Produce as output only the lines below starting at the line with "(usegerberattributes yes)" and continuing through the line with "(sketchpadsonfab no)", each one exactly as written.

SUPPLIED DATA
>>

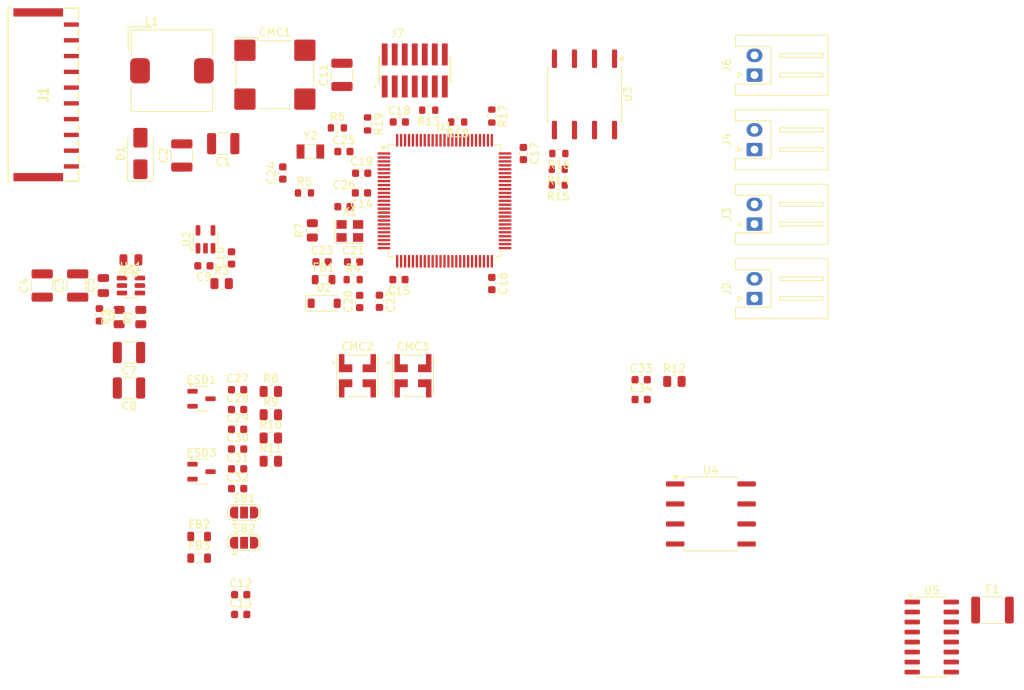
<source format=kicad_pcb>
(kicad_pcb
	(version 20240108)
	(generator "pcbnew")
	(generator_version "8.0")
	(general
		(thickness 1.6)
		(legacy_teardrops no)
	)
	(paper "A4")
	(layers
		(0 "F.Cu" signal)
		(1 "In1.Cu" power)
		(2 "In2.Cu" power)
		(31 "B.Cu" signal)
		(32 "B.Adhes" user "B.Adhesive")
		(33 "F.Adhes" user "F.Adhesive")
		(34 "B.Paste" user)
		(35 "F.Paste" user)
		(36 "B.SilkS" user "B.Silkscreen")
		(37 "F.SilkS" user "F.Silkscreen")
		(38 "B.Mask" user)
		(39 "F.Mask" user)
		(40 "Dwgs.User" user "User.Drawings")
		(41 "Cmts.User" user "User.Comments")
		(42 "Eco1.User" user "User.Eco1")
		(43 "Eco2.User" user "User.Eco2")
		(44 "Edge.Cuts" user)
		(45 "Margin" user)
		(46 "B.CrtYd" user "B.Courtyard")
		(47 "F.CrtYd" user "F.Courtyard")
		(48 "B.Fab" user)
		(49 "F.Fab" user)
		(50 "User.1" user)
		(51 "User.2" user)
		(52 "User.3" user)
		(53 "User.4" user)
		(54 "User.5" user)
		(55 "User.6" user)
		(56 "User.7" user)
		(57 "User.8" user)
		(58 "User.9" user)
	)
	(setup
		(stackup
			(layer "F.SilkS"
				(type "Top Silk Screen")
				(color "Yellow")
			)
			(layer "F.Paste"
				(type "Top Solder Paste")
			)
			(layer "F.Mask"
				(type "Top Solder Mask")
				(color "Blue")
				(thickness 0.01)
			)
			(layer "F.Cu"
				(type "copper")
				(thickness 0.035)
			)
			(layer "dielectric 1"
				(type "prepreg")
				(color "FR4 natural")
				(thickness 0.1)
				(material "FR4")
				(epsilon_r 4.5)
				(loss_tangent 0.02)
			)
			(layer "In1.Cu"
				(type "copper")
				(thickness 0.035)
			)
			(layer "dielectric 2"
				(type "core")
				(color "FR4 natural")
				(thickness 1.24)
				(material "FR4")
				(epsilon_r 4.5)
				(loss_tangent 0.02)
			)
			(layer "In2.Cu"
				(type "copper")
				(thickness 0.035)
			)
			(layer "dielectric 3"
				(type "prepreg")
				(color "FR4 natural")
				(thickness 0.1)
				(material "FR4")
				(epsilon_r 4.5)
				(loss_tangent 0.02)
			)
			(layer "B.Cu"
				(type "copper")
				(thickness 0.035)
			)
			(layer "B.Mask"
				(type "Bottom Solder Mask")
				(color "Blue")
				(thickness 0.01)
			)
			(layer "B.Paste"
				(type "Bottom Solder Paste")
			)
			(layer "B.SilkS"
				(type "Bottom Silk Screen")
				(color "Yellow")
				(material "Liquid Photo")
			)
			(copper_finish "None")
			(dielectric_constraints no)
		)
		(pad_to_mask_clearance 0)
		(allow_soldermask_bridges_in_footprints no)
		(pcbplotparams
			(layerselection 0x00010fc_ffffffff)
			(plot_on_all_layers_selection 0x0000000_00000000)
			(disableapertmacros no)
			(usegerberextensions no)
			(usegerberattributes yes)
			(usegerberadvancedattributes yes)
			(creategerberjobfile yes)
			(dashed_line_dash_ratio 12.000000)
			(dashed_line_gap_ratio 3.000000)
			(svgprecision 4)
			(plotframeref no)
			(viasonmask no)
			(mode 1)
			(useauxorigin no)
			(hpglpennumber 1)
			(hpglpenspeed 20)
			(hpglpendiameter 15.000000)
			(pdf_front_fp_property_popups yes)
			(pdf_back_fp_property_popups yes)
			(dxfpolygonmode yes)
			(dxfimperialunits yes)
			(dxfusepcbnewfont yes)
			(psnegative no)
			(psa4output no)
			(plotreference yes)
			(plotvalue yes)
			(plotfptext yes)
			(plotinvisibletext no)
			(sketchpadsonfab no)
			(subtractmaskfromsilk no)
			(outputformat 1)
			(mirror no)
			(drillshape 1)
			(scaleselection 1)
			(outputdirectory "")
		)
	)
	(net 0 "")
	(net 1 "unconnected-(U1-PC13-Pad7)")
	(net 2 "unconnected-(U1-PA7-Pad31)")
	(net 3 "unconnected-(U1-PA6-Pad30)")
	(net 4 "unconnected-(U1-PA8-Pad67)")
	(net 5 "unconnected-(U1-PD8-Pad55)")
	(net 6 "unconnected-(U1-PE10-Pad40)")
	(net 7 "unconnected-(U1-PC11-Pad79)")
	(net 8 "unconnected-(U1-PC8-Pad65)")
	(net 9 "unconnected-(U1-BOOT0-Pad94)")
	(net 10 "unconnected-(U1-PD3-Pad84)")
	(net 11 "unconnected-(U1-PC9-Pad66)")
	(net 12 "unconnected-(U1-PB14-Pad53)")
	(net 13 "unconnected-(U1-PB12-Pad51)")
	(net 14 "unconnected-(U1-PD7-Pad88)")
	(net 15 "unconnected-(U1-PB10-Pad46)")
	(net 16 "unconnected-(U1-PE2-Pad1)")
	(net 17 "unconnected-(U1-PC5-Pad33)")
	(net 18 "unconnected-(U1-PD11-Pad58)")
	(net 19 "unconnected-(U1-PD13-Pad60)")
	(net 20 "unconnected-(U1-PB15-Pad54)")
	(net 21 "unconnected-(U1-PC6-Pad63)")
	(net 22 "unconnected-(U1-PE12-Pad42)")
	(net 23 "unconnected-(U1-PE0-Pad97)")
	(net 24 "unconnected-(U1-PB7-Pad93)")
	(net 25 "unconnected-(U1-PD4-Pad85)")
	(net 26 "unconnected-(U1-PE7-Pad37)")
	(net 27 "unconnected-(U1-PD12-Pad59)")
	(net 28 "unconnected-(U1-PE6-Pad5)")
	(net 29 "unconnected-(U1-PB4-Pad90)")
	(net 30 "unconnected-(U1-PA15-Pad77)")
	(net 31 "unconnected-(U1-PA5-Pad29)")
	(net 32 "unconnected-(U1-PD9-Pad56)")
	(net 33 "unconnected-(U1-PA1-Pad23)")
	(net 34 "unconnected-(U1-PC7-Pad64)")
	(net 35 "unconnected-(U1-PH1-Pad13)")
	(net 36 "unconnected-(U1-PA4-Pad28)")
	(net 37 "unconnected-(U1-PA3-Pad25)")
	(net 38 "unconnected-(U1-PA0-Pad22)")
	(net 39 "unconnected-(U1-PD0-Pad81)")
	(net 40 "unconnected-(U1-PE5-Pad4)")
	(net 41 "unconnected-(U1-PE1-Pad98)")
	(net 42 "unconnected-(U1-PD5-Pad86)")
	(net 43 "unconnected-(U1-PB11-Pad47)")
	(net 44 "unconnected-(U1-PE15-Pad45)")
	(net 45 "unconnected-(U1-PD10-Pad57)")
	(net 46 "unconnected-(U1-PA10-Pad69)")
	(net 47 "unconnected-(U1-PD15-Pad62)")
	(net 48 "unconnected-(U1-PD1-Pad82)")
	(net 49 "unconnected-(U1-PE3-Pad2)")
	(net 50 "unconnected-(U1-PC0-Pad15)")
	(net 51 "unconnected-(U1-PE8-Pad38)")
	(net 52 "unconnected-(U1-PB13-Pad52)")
	(net 53 "unconnected-(U1-PC3_C-Pad18)")
	(net 54 "unconnected-(U1-PA9-Pad68)")
	(net 55 "unconnected-(U1-PC1-Pad16)")
	(net 56 "unconnected-(U1-PB1-Pad35)")
	(net 57 "unconnected-(U1-PE4-Pad3)")
	(net 58 "unconnected-(U1-PC10-Pad78)")
	(net 59 "unconnected-(U1-PB0-Pad34)")
	(net 60 "unconnected-(U1-PC4-Pad32)")
	(net 61 "unconnected-(U1-PA2-Pad24)")
	(net 62 "unconnected-(U1-PC2_C-Pad17)")
	(net 63 "unconnected-(U1-PD2-Pad83)")
	(net 64 "unconnected-(U1-PB2-Pad36)")
	(net 65 "unconnected-(U1-PC12-Pad80)")
	(net 66 "unconnected-(U1-PD14-Pad61)")
	(net 67 "unconnected-(U1-PD6-Pad87)")
	(net 68 "Net-(C1-Pad1)")
	(net 69 "GND")
	(net 70 "+12V_CAR")
	(net 71 "+12V")
	(net 72 "Net-(Ue1-VBST)")
	(net 73 "Net-(Ue1-SW)")
	(net 74 "+5V")
	(net 75 "Net-(C12-Pad2)")
	(net 76 "Net-(C13-Pad2)")
	(net 77 "+3.3V")
	(net 78 "VREF")
	(net 79 "VDDA")
	(net 80 "Net-(C24-Pad2)")
	(net 81 "Net-(C25-Pad2)")
	(net 82 "Net-(U3-VCC2)")
	(net 83 "Net-(SB1-C)")
	(net 84 "Net-(U4-VCC2)")
	(net 85 "Net-(SB2-C)")
	(net 86 "CAN_CRIT_L")
	(net 87 "CAN_CRIT_H")
	(net 88 "CAN_COMM_H")
	(net 89 "CAN_COMM_L")
	(net 90 "/Connectors/Vbus")
	(net 91 "Net-(Ue1-VFB)")
	(net 92 "Net-(U2-EN)")
	(net 93 "LSE_OSC_IN")
	(net 94 "LSE_OSC_OUT")
	(net 95 "Net-(X1-EN)")
	(net 96 "Net-(SB1-A)")
	(net 97 "Net-(SB1-B)")
	(net 98 "Net-(SB2-A)")
	(net 99 "Net-(SB2-B)")
	(net 100 "CAN_COMM_RX")
	(net 101 "CAN_COMM_TX")
	(net 102 "CAN_CRIT_TX")
	(net 103 "HSE_IN")
	(net 104 "CAN_CRIT_RX")
	(net 105 "unconnected-(U2-NC-Pad4)")
	(net 106 "Net-(U3-CANH)")
	(net 107 "Net-(U3-CANL)")
	(net 108 "Net-(U4-CANH)")
	(net 109 "Net-(U4-CANL)")
	(net 110 "Net-(U5-EN)")
	(net 111 "RGB_CH_1")
	(net 112 "RGB_CH_4")
	(net 113 "RGB_CH_2")
	(net 114 "RGB_CH_3")
	(net 115 "Net-(J2-Pin_2)")
	(net 116 "Net-(J3-Pin_2)")
	(net 117 "Net-(J4-Pin_2)")
	(net 118 "Net-(J6-Pin_2)")
	(net 119 "UART4_TX")
	(net 120 "UART4_RX")
	(net 121 "SWDIO")
	(net 122 "SWCLK")
	(net 123 "SWO")
	(net 124 "NRST")
	(net 125 "Net-(J7-Pad12)")
	(net 126 "Net-(J7-Pad13)")
	(net 127 "Net-(J7-Pad04)")
	(net 128 "Net-(J7-Pad06)")
	(net 129 "Net-(J7-Pad08)")
	(net 130 "unconnected-(J7-Pad01)")
	(net 131 "unconnected-(J7-Pad02)")
	(net 132 "unconnected-(J7-Pad09)")
	(net 133 "Net-(J7-Pad11)")
	(net 134 "Net-(J7-Pad14)")
	(net 135 "unconnected-(J7-Pad10)")
	(footprint "Capacitor_SMD:C_0603_1608Metric" (layer "F.Cu") (at 117.475 81.25))
	(footprint "Capacitor_SMD:C_0805_2012Metric" (layer "F.Cu") (at 85.75 84.25 90))
	(footprint "Package_TO_SOT_SMD:SOT-23-5" (layer "F.Cu") (at 98.7 78.3875 90))
	(footprint "Resistor_SMD:R_0603_1608Metric" (layer "F.Cu") (at 127 62 180))
	(footprint "Diode_SMD:D_SMA" (layer "F.Cu") (at 90.45 67.5 90))
	(footprint "Capacitor_SMD:C_0603_1608Metric" (layer "F.Cu") (at 102.775 105))
	(footprint "Inductor_SMD:L_CommonModeChoke_Murata_DLW5BTMxxxSQ2x_5x5mm" (layer "F.Cu") (at 117.965 95.7))
	(footprint "Package_SO:SOP-8_6.62x9.15mm_P2.54mm" (layer "F.Cu") (at 162.775 113.23))
	(footprint "Capacitor_SMD:C_1210_3225Metric" (layer "F.Cu") (at 82.5 84.25 90))
	(footprint "Inductor_SMD:L_0805_2012Metric" (layer "F.Cu") (at 97.895 118.84))
	(footprint "SMB10:SM10B-ULHK-1TA1-ETB_HF" (layer "F.Cu") (at 78.15 60.05 90))
	(footprint "Resistor_SMD:R_0603_1608Metric" (layer "F.Cu") (at 115.425 64.25))
	(footprint "Capacitor_SMD:C_0603_1608Metric" (layer "F.Cu") (at 102 80.75 90))
	(footprint "Package_TO_SOT_SMD:SOT-23-6" (layer "F.Cu") (at 89.25 84.25))
	(footprint "Resistor_SMD:R_0805_2012Metric" (layer "F.Cu") (at 106.985 106.54))
	(footprint "Capacitor_SMD:C_0603_1608Metric" (layer "F.Cu") (at 103.165 125.98))
	(footprint "Inductor_SMD:L_CommonModeChoke_Murata_DLW5BTMxxxSQ2x_5x5mm" (layer "F.Cu") (at 125 95.7))
	(footprint "Resistor_SMD:R_0805_2012Metric" (layer "F.Cu") (at 112.25 77.25 90))
	(footprint "Capacitor_SMD:C_1210_3225Metric" (layer "F.Cu") (at 100.95 66.25 180))
	(footprint "Resistor_SMD:R_0603_1608Metric" (layer "F.Cu") (at 117.425 83.5))
	(footprint "Connector_JST:JST_XH_S2B-XH-A_1x02_P2.50mm_Horizontal" (layer "F.Cu") (at 168.3 67 90))
	(footprint "Capacitor_SMD:C_1210_3225Metric" (layer "F.Cu") (at 89 97.25 180))
	(footprint "Resistor_SMD:R_0603_1608Metric" (layer "F.Cu") (at 143.5 67.5 180))
	(footprint "Oscillator:Oscillator_SMD_Abracon_ASE-4Pin_3.2x2.5mm" (layer "F.Cu") (at 117 77.325))
	(footprint "Capacitor_SMD:C_1210_3225Metric" (layer "F.Cu") (at 116 57.525 90))
	(footprint "Resistor_SMD:R_0603_1608Metric" (layer "F.Cu") (at 130.675 63.5 180))
	(footprint "Inductor_SMD:L_0603_1608Metric" (layer "F.Cu") (at 85.25 87.9625 -90))
	(footprint "Diode_SMD:D_SOD-123" (layer "F.Cu") (at 113.75 86.5))
	(footprint "Inductor_SMD:L_0805_2012Metric" (layer "F.Cu") (at 97.895 116.09))
	(footprint "Capacitor_SMD:C_0603_1608Metric" (layer "F.Cu") (at 123.275 63.5))
	(footprint "Capacitor_SMD:C_0805_2012Metric" (layer "F.Cu") (at 89.25 81 180))
	(footprint "Resistor_SMD:R_0805_2012Metric" (layer "F.Cu") (at 106.985 103.59))
	(footprint "Resistor_SMD:R_0603_1608Metric" (layer "F.Cu") (at 143.425 69.5 180))
	(footprint "Capacitor_SMD:C_0603_1608Metric"
		(layer "F.Cu")
		(uuid "69301324-8466-47a1-9c91-b78771b3e0cc")
		(at 98.5 81.75 180)
		(descr "Capacitor SMD 0603 (1608 Metric), square (rectangular) end terminal, IPC_7351 nominal, (Body size source: IPC-SM-782 page 76, https://www.pcb-3d.com/wordpress/wp-content/uploads/ipc-sm-782a_amendment_1_and_2.pdf), generated with kicad-footprint-generator")
		(tags "capacitor")
		(property "Reference" "C9"
			(at 0 -1.43 360)
			(layer "F.SilkS")
			(uuid "0fd99538-914a-4825-a1d4-1b96396b5b5f")
			(effects
				(font
					(size 1 1)
					(thickness 0.15)
				)
			)
		)
		(property "Value" "2.2uF"
			(at 0 1.43 360)
			(layer "F.Fab")
			(uuid "fce2765b-d872-47f3-9557-52424155cc7d")
			(effects
				(font
					(size 1 1)
					(thickness 0.15)
				)
			)
		)
		(property "Footprint" "Capacitor_SMD:C_0603_1608Metric"
			(at 0 0 180)
			(unlocked yes)
			(layer "F.Fab")
			(hide yes)
			(uuid "05ef37c6-c43e-4f14-9052-06b7466c1d70")
			(effects
				(font
					(size 1.27 1.27)
					(thickness 0.15)
				)
			)
		)
		(property "Datasheet" ""
			(at 0 0 180)
			(unlocked yes)
			(layer "F.Fab")
			(hide yes)
			(uuid "66a585cb-fdf4-4e00-b7a1-bc05d59896b5")
			(effects
				(font
					(size 1.27 1.27)
					(thickness 0.15)
				)
			)
		)
		(property "Description" "Unpolarized capacitor, small symbol"
			(at 0 0 180)
			(unlocked yes)
			(layer "F.Fab")
			(hide yes)
			(uuid "00355b4c-ce3d-4325-8c6f-edcb229cb805")
			(effects
				(font
					(size 1.27 1.27)
					(thickness 0.15)
				)
			)
		)
		(property "LCSC" "C914769"
			(at 0 0 180)
			(unlocked yes)
			(layer "F.Fab")
			(hide yes)
			(uuid "5874663a-14af-4fde-932c-a5b6100500f1")
			(effects
				(font
					(size 1 1)
					(thickness 0.15)
				)
			)
		)
		(property "Manufacturer" "CC0603KRX7R7BB225"
			(at 0 0 180)
			(unlocked yes)
			(layer "F.Fab")
			(hide yes)
			(uuid "36bcd183-5dd2-4ad2-ab2a-29736ba3f46b")
			(effects
				(font
					(size 1 1)
					(thickness 0.15)
				)
			)
		)
		(property "Comment" ""
			(at 0 0 180)
			(unlocked yes)
			(layer "F.Fab")
			(hide yes)
			(uuid "a04544fa-a8e7-40a8-9bc2-96e44d7f5f78")
			(effects
				(font
					(size 1 1)
					(thickness 0.15)
				)
			)
		)
		(property ki_fp_filters "C_*")
		(path "/9c944e10-f70f-4daf-a172-373cee634d1f/0bafeb2d-bcfb-41fb-a910-fc77ecd5bdde")
		(sheetname "power")
		(sheetfile "untitled.kicad_sch")
		(attr smd)
		(fp_line
			(start -0.14058 0.51)
			(end 0.14058 0.51)
			(stroke
				(width 0.12)
				(type solid)
			)
			(layer "F.SilkS")
			(uuid "7ac0811d-d2ab-46d5-8fa9-0dfe8852d97e")
		)
		(fp_line
			(start -0.14058 -0.51)
			(end 0.14058 -0.51)
			(stroke
				(width 0.12)
				(type solid)
			)
			(layer "F.SilkS")
			(uuid "9f7f7c09-8e03-4988-80a3-0f547877dc9c")
		)
		(fp_line
			(start 1.48 0.73)
			(end -1.48 0.73)
			(stroke
				(width 0.05)
				(type solid)
			)
			(layer "F.CrtYd")
			(uuid "24c1700e-dae2-43a3-afac-66f5f3b4d730")
		)
		(fp_line
			(start 1.48 -0.73)
			(end 1.48 0.73)
			(stroke
				(width 0.05)
				(type solid)
			)
			(layer "F.CrtYd")
			(uuid "5d27682a-8f79-4581-94de-7fc3bef567f6")
		)
		(fp_line
			(start -1.48 0.73)
			(end -1.48 -0.73)
			(stroke
				(width 0.05)
				(type solid)
			)
			(layer "F.CrtYd")
			(uuid "146733f5-7eb7-4681-8376-2d91830bfc95")
		)
		(fp_line
			(start -1.48 -0.73)
			(end 1.48 -0.73)
			(stroke
				(width 0.05)
				(type solid)
			)
			(layer "F.CrtYd")
			(uuid "09e316f1-cf65-4fa7-b030-cc25523649e1")
		)
		(fp_line
			(start 0.8 0.4)
			(end -0.8 0.4)
			(stroke
				(width 0.1)
				(type solid)
			)
			(layer "F.Fab")
			(uuid "9d125789-b574-447e-90d9-75628e8a594f")
		)
		(fp_line
			(start 0.8 -0.4)
			(end 0.8 0.4)
			(stroke
				(width 0.1)
				(type solid)
			)
			(layer "F.Fab")
			(uuid "4148713c-4ea6-41c0-aac5-21e08095fc1c")
		)
		(fp_line
			(start -0.8 0.4)
			(end -0.8 -0.4)
			(stroke
				(width 0.1)
				(type solid)
			)
			(layer "F.Fab")
			(uuid "ea46d7a2-72d1-4662-979d-4370d95aed52")
		)
		(fp_line
			(start -0.8 -0.4)
			(end 0.8 -0.4)
			(stroke
				(width 0.1)
				(type solid)
			)
			(layer "F.Fab")
			(uuid "a883f920-b486-4b40-9a10-cfd1429e4bf7")
		)
		(fp_text user "${
... [310289 chars truncated]
</source>
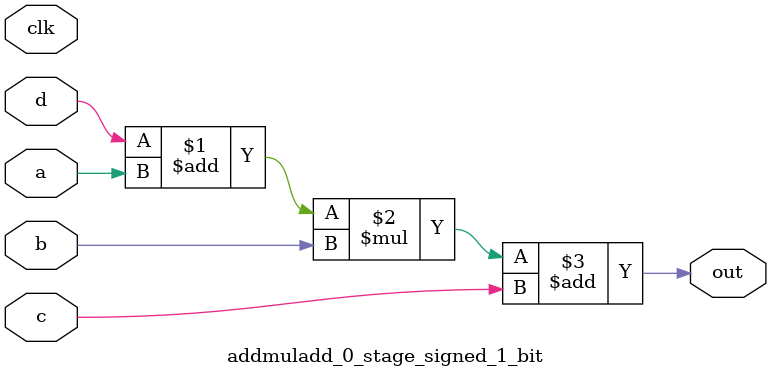
<source format=sv>
(* use_dsp = "yes" *) module addmuladd_0_stage_signed_1_bit(
	input signed [0:0] a,
	input signed [0:0] b,
	input signed [0:0] c,
	input signed [0:0] d,
	output [0:0] out,
	input clk);

	assign out = ((d + a) * b) + c;
endmodule

</source>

<<

WRITTEN ANSWER
			(usegerberattributes yes)
			(usegerberadvancedattributes yes)
			(creategerberjobfile yes)
			(dashed_line_dash_ratio 12.000000)
			(dashed_line_gap_ratio 3.000000)
			(svgprecision 4)
			(plotframeref no)
			(viasonmask no)
			(mode 1)
			(useauxorigin no)
			(hpglpennumber 1)
			(hpglpenspeed 20)
			(hpglpendiameter 15.000000)
			(pdf_front_fp_property_popups yes)
			(pdf_back_fp_property_popups yes)
			(dxfpolygonmode yes)
			(dxfimperialunits yes)
			(dxfusepcbnewfont yes)
			(psnegative no)
			(psa4output no)
			(plotreference yes)
			(plotvalue yes)
			(plotfptext yes)
			(plotinvisibletext no)
			(sketchpadsonfab no)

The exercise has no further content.